Ethel was waiting for me at the edge of the garden, her hands pressed together anxiously as if she were my own parent marrying me off, though she was only a child herself.

“We’ll need to fix that,” she said, pointing to the black smear I hadn’t noticed on my dress. Terror consumed me. I had never owned, let alone worn, something so expensive and in front of so many people. All concern for Gabriel and our tenuous plans for the future fell away. Propriety has been my Achilles’ heel. Or perhaps propriety is a toxin of money; we become paralyzed by it.

“Baking soda,” she said, seeing the look in my eye. She shuttled me off to the guest cottage and started working on the dress with a cloth. “It sure is nice you have your cousin working here with Mr. Simon,” she said. “I can’t imagine having none of my family around for my wedding day.” She has always been good at filling the disquieting spaces with conversation.

“Sure is,” I said, but I was shaking beneath her hands.

“Just nerves,” she said. “I had ’em, too.” We’d known each other only a handful of days, not long enough for me to know her intentions, whether she meant to spy on me or be my friend.

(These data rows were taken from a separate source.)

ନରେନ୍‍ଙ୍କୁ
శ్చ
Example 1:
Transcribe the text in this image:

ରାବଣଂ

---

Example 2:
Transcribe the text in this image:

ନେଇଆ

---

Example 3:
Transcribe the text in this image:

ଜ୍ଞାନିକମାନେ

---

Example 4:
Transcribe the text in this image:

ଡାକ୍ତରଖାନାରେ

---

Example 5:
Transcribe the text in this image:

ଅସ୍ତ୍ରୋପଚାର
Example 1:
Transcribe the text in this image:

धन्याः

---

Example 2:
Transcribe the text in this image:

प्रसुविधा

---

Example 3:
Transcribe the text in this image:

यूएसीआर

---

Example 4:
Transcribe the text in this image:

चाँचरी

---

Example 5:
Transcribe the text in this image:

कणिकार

“When were you married?” I asked her.

“Three months ago.” Ethel smiled. “Happiest day of this girl’s life.”

I glanced down at the dress; the stain was already fading. “You worked a miracle. Thank you,” I said. “Will you be attending the party?”

“You’re funny, Miss Elle,” she said. “We stay back here in the guest cottage in case you need anything.”

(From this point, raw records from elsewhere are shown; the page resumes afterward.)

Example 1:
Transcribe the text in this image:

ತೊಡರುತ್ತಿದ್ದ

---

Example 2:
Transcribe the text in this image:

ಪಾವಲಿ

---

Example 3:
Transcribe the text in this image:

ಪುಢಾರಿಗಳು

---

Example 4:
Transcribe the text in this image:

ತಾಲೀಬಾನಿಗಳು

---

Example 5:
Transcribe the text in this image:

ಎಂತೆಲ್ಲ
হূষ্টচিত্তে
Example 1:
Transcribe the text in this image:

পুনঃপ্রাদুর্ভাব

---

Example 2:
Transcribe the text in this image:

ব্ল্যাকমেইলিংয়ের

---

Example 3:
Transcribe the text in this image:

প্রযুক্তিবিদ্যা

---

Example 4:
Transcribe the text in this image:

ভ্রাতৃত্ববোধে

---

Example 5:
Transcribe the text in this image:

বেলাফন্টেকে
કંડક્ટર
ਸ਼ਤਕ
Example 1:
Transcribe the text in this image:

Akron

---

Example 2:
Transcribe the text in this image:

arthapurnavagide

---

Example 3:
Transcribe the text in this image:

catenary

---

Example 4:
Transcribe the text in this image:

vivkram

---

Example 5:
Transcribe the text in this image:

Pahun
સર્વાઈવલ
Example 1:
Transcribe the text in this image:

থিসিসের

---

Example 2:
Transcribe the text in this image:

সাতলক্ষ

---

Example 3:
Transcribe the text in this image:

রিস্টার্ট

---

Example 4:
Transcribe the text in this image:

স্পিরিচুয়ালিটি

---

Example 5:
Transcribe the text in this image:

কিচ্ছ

I blushed at already having given my naïveté away.

“That’s all right,” she said. “We have our fun. I reckon more fun. Now try and smile a little. You’re about to be the richest girl on Lyra.”


It never did rain. The night I married Simon there were billions of stars in the sky, and in the coming years, millions of people would be shaved and stripped and gassed, and men would unleash a nightmare by splitting an atom in two, and the soul of the world would be forever desecrated beneath that blast.

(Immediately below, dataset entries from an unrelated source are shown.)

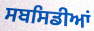
ਸਬਸਿਡੀਆਂ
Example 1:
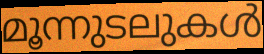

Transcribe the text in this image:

മൂന്നുടലുകൾ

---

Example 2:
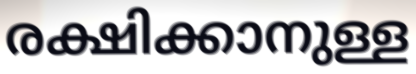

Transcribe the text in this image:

രക്ഷിക്കാനുള്ള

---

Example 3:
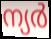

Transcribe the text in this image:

ന്യർ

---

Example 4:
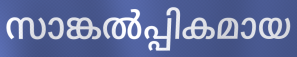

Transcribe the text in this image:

സാങ്കൽപ്പികമായ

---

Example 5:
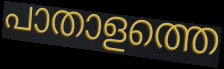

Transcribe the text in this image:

പാതാളത്തെ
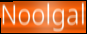
Noolgal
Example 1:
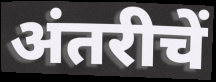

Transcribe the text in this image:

अंतरीचें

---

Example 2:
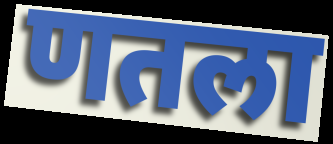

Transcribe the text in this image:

णतला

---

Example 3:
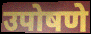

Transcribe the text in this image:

उपोषणे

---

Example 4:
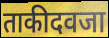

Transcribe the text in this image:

ताकीदवजा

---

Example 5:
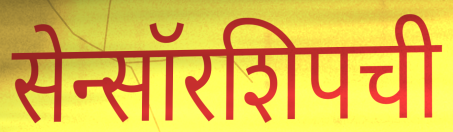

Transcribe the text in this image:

सेन्सॉरशिपची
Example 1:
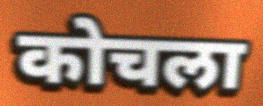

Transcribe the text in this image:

कोचला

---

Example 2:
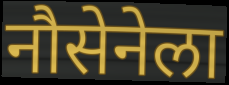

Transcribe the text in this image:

नौसेनेला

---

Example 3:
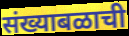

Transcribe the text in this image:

संख्याबळाची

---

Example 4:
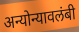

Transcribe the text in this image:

अन्योन्यावलंबी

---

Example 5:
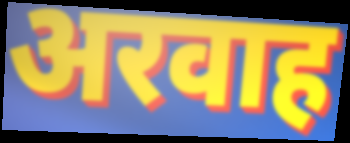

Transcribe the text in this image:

अरवाह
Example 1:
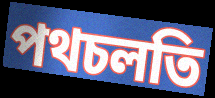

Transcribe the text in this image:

পথচলতি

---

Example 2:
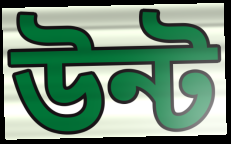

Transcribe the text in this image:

উন্ট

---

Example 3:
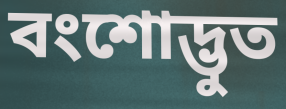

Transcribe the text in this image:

বংশোদ্ভুত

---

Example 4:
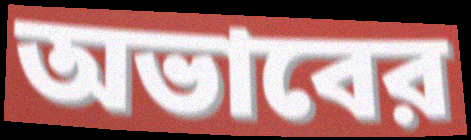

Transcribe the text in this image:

অভাবের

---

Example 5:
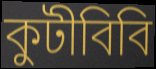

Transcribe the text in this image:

কুটীবিবি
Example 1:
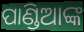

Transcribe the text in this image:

ପାଣ୍ଡିଆଙ୍କ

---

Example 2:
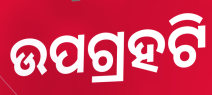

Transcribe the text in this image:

ଉପଗ୍ରହଟି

That day, Simon walked among our guests like a king. But the Clarkes were there shadowing him. They have always been lying in wait.

When Simon was not spinning me around and dipping me over to the romantic swing band gathered on the lawn, I sat alone at our two-person dining table, a frail speck. My flesh felt made of snow. There were stars and songs and laughter and the fizzle of champagne, platters of oysters and prawns, a feast of color and liquor, even fireworks in the end, but Gabriel never appeared. Gabriel had held his peace. I hunted all night for his face among the guests. I never stopped. The drunker I became, the more my propriety faded. I fantasized him coming for me, atop one of those wild white horses, and taking me away. But all that night he was hunkered down with the rest of the help in the guest cottage, sipping on a stolen bottle of Scotch, nourishing himself on the blue legend that would ultimately undo us all.

I awoke to the first pinch of sunlight on the horizon. Simon was asleep on the floor of our wedding chamber, still in his suit, snoring off the booze. I remained in my slip in our wide and unsullied bed. From the window I heard the chatter of a few remaining guests, saying their farewells in the loud tenor of drunks. Among them was the booming, sonorous voice I later knew as Elijah’s: “Now, Gabriel, don’t you go out there hunting that blue and shiny! I know the ocean better than anyone on this island, and I been looking for it since I was a boy and still seen no sight of it. Just get your drunk self to bed!”